The cult of jargon

Business bullshit has moved on, so why hasn't social theory bullshit changed since the 1990s?
July 21, 2010

 

I had a funny experience the other day, while reading a book I'd been sent for review. I found myself feeling like an undergraduate again. This was a history book at the social theory end of things—and it wasn't so much what it said as the way it said it that filled my mouth with the taste of soggy cake and lime tea.

It was such fun. I went through playing buzzword bingo. "Disruptive"—Bing! "Porous"—Bing! "Overdetermined"—Bing! "Complexly dialectical"—Bing! Bing! "Problematise"—Bing! "Subaltern"—Bing! "Liminal space"—Bing! Bong!

This was the sort of writer who prided himself on using "structure" and "privilege" as verbs (a friend who once reviewed a rather high-toned book about barbed wire told me that barbed wire "privileges the haptic"—which anyone who has sat on some will surely know).

I shan't name the don in question: it seems unfair when he was only doing what his discipline expected. But it set me thinking about the way this language has survived, and the assumptions that underpin it. What struck me as odd was that the critical idiolect was exactly the same as when I was being taught critical theory as an undergraduate in the mid-1990s.

Events, in this book, didn't just take place: they "enacted" or "dramatised" something. It bore the stamp of an intoxicating but dangerous intellectual habit: that of embracing wall-to-wall textuality by reading everything as a communicative act. Even a sex-crazed serial killer "performed significant cultural work."

The history of this style of thinking has seen some high points: the exuberantly funny over-readings of Roland Barthes, and the barmy but brilliant work of Jesuit scholar Michel de Certeau, who argued that walking down the street in a wibbly-wobbly way or having bad handwriting could be subversive. But when the theorist is in deadly earnest... oy vey.

I was disappointed not to meet my old pal "interpellate," though there were plenty of "subjects," ie people. It made me wonder, too: has the whole laboured deconstructive pun thing had its day? You know: books called things like Mrs Danvers's Cock: Re-Membering Manderley.

Another feature of this sort of discourse is the fussy pluralisation of singulars—"feminisms," "colonialisms"—and the showy singular use of plural-sounding words, like "a poetics."
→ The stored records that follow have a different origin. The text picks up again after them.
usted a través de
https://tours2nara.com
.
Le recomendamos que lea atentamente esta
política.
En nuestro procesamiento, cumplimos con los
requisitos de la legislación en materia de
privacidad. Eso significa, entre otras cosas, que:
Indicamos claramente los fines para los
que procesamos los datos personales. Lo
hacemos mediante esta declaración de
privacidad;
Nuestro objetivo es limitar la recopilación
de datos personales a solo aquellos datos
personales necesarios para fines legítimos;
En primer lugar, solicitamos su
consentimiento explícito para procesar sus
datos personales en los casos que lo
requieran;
One of the jewels in the crown of Alan Sokal's famous spoof, when he tricked the journal Social Text into printing a nonsense paper, was calling it, "Transgressing the Boundaries: Towards a Transformative Hermeneutics of Quantum Gravity." This was nearly 15 years ago. Has theory bullshit not moved on at all?

Compare business bullshit. In 1996 it was all "blue-sky thinking" and "pushing the envelope"; now it's "vertical silos" and "going forward." Compare branding bullshit. Lower case letters at the beginnings of words and random diacritics were considered kind of cool back then. Now we're way past that.

But theory bullshit? Judging by the book I was reviewing it is still near-on the same. And this suggests that the language of (near-invariably) "radical" transgression and disruption—the lingua franca of cultural theory—is, well, intensely conservative. Reading this book was like meeting a coelacanth.

There are two charges that can be levelled at me. The first is of anti-intellectualism. I am childishly ridiculing these terms because I don't understand them. I am missing the force of the precise, yet necessarily unstable, networks of meaning that they generate. To this charge, I hold up my hands... the better to stick my thumbs in my ears and blow a raspberry.

The clanking vocabulary of transgression and disruption is more easily used to make a gesture towards complexity than to elucidate it. Why? Because you sound both clever and progressive if—damning previous work on the subject as naive—you state that it's much more complicated than that. Few people are going to risk standing up and saying: no, it really is much simpler. Then all you do is go through finding things that are contradictory and announce that their relationship is dialectical, or overdetermined, or self-consuming or what have you.

The second charge against me could be that I encountered a rogue theorist: the lone Japanese soldier still patrolling in the deep jungle 30 years after the end of the war. But I don't buy that. Academia is a language community, or set of them.

So my point is this. If it is a vocabulary that has barely changed in a decade and a half, and remains scarcely intelligible to laymen, it's a language that, like our coelacanth, has been living in a closed ecosystem. And when academic speaks only unto academic, that can't be a good thing.